Problem to work on: Only the text should come through, so restate the listing exactly and drop its images.

Data:
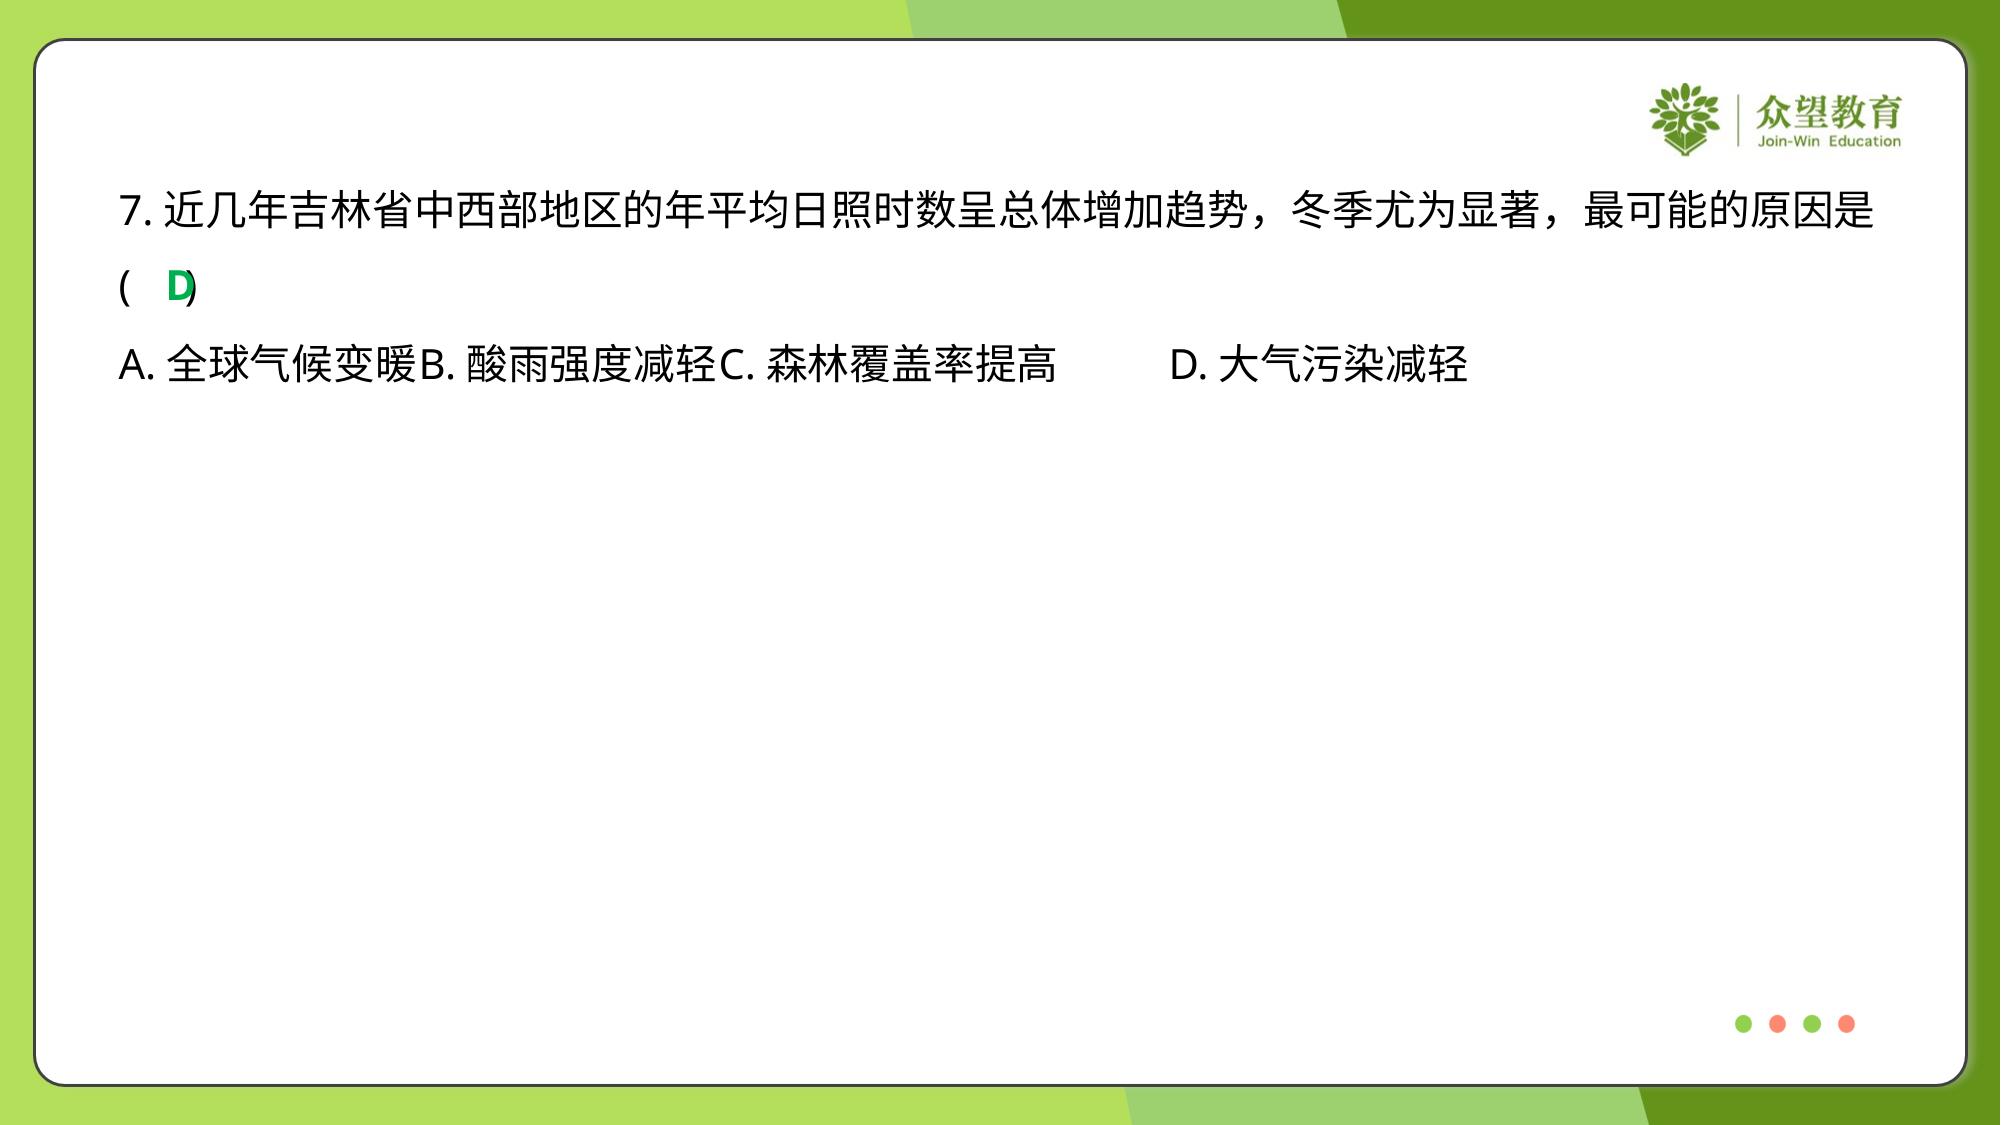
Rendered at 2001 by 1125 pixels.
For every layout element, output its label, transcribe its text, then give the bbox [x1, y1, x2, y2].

text_box 7.近几年吉林省中西部地区的年平均日照时数呈总体增加趋势，冬季尤为显著，最可能的原因是 ( ) [118, 158, 1883, 309]
text_box A.全球气候变暖 B.酸雨强度减轻 C.森林覆盖率提高 D.大气污染减轻 [118, 316, 1883, 388]
picture [0, 0, 2000, 1125]
text_box D [149, 233, 213, 309]
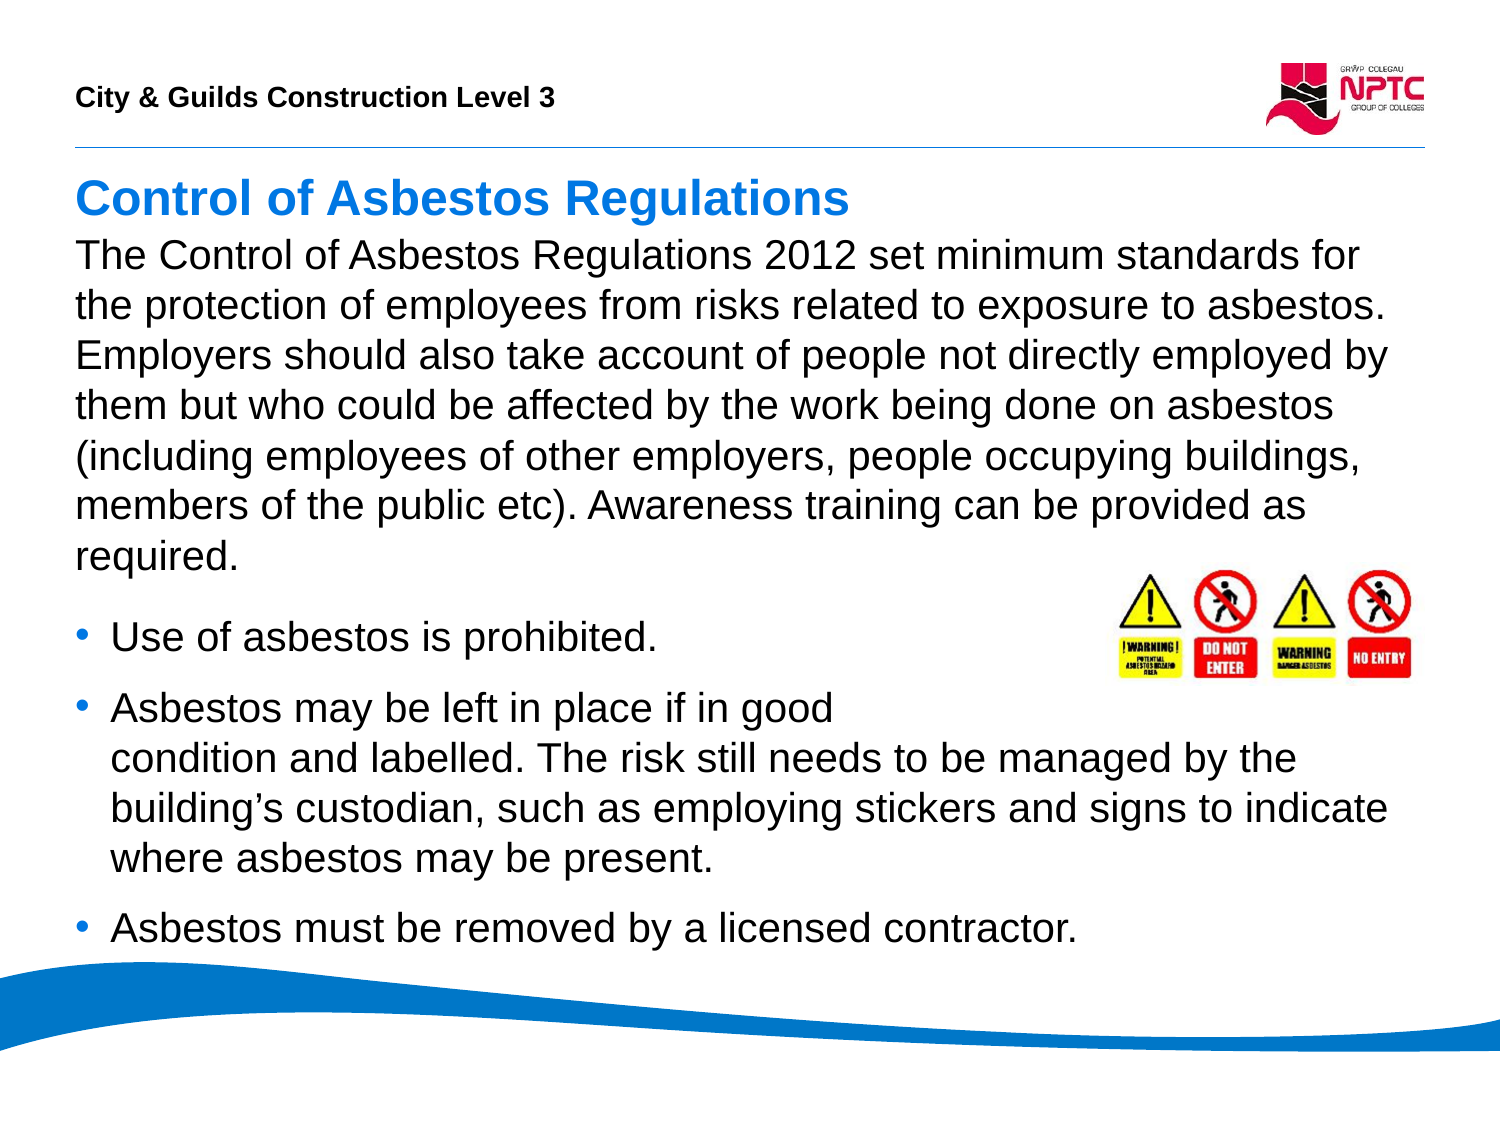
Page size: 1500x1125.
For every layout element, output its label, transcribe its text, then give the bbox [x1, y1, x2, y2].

picture [1105, 562, 1426, 686]
picture [1266, 63, 1424, 135]
list The Control of Asbestos Regulations 2012 set minimum standards for the protection of employees from risks related to exposure to asbestos. Employers should also take account of people not directly employed by them but who could be affected by the work being done on asbestos (including employees of other employers, people occupying buildings, members of the public etc). Awareness training can be provided as required. Use of asbestos is prohibited. Asbestos may be left in place if in good condition and labelled. The risk still needs to be managed by the building’s custodian, such as employing stickers and signs to indicate where asbestos may be present. Asbestos must be removed by a licensed contractor. [74, 227, 1426, 946]
title Control of Asbestos Regulations [74, 165, 1426, 227]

Written solution:
Rendered at 2001 by 1125 pixels.
For every layout element, output its label, transcribe its text, then give the bbox [x1, y1, x2, y2].

text_box 7.近几年吉林省中西部地区的年平均日照时数呈总体增加趋势，冬季尤为显著，最可能的原因是 ( ) [118, 158, 1883, 309]
text_box A.全球气候变暖 B.酸雨强度减轻 C.森林覆盖率提高 D.大气污染减轻 [118, 316, 1883, 388]
picture [0, 0, 2000, 1125]
text_box D [149, 233, 213, 309]
Page size: 1500x1125.
For every layout element, output its label, transcribe its text, then give the bbox [x1, y1, x2, y2].

picture [1105, 562, 1426, 686]
picture [1266, 63, 1424, 135]
list The Control of Asbestos Regulations 2012 set minimum standards for the protection of employees from risks related to exposure to asbestos. Employers should also take account of people not directly employed by them but who could be affected by the work being done on asbestos (including employees of other employers, people occupying buildings, members of the public etc). Awareness training can be provided as required. Use of asbestos is prohibited. Asbestos may be left in place if in good condition and labelled. The risk still needs to be managed by the building’s custodian, such as employing stickers and signs to indicate where asbestos may be present. Asbestos must be removed by a licensed contractor. [74, 227, 1426, 946]
title Control of Asbestos Regulations [74, 165, 1426, 227]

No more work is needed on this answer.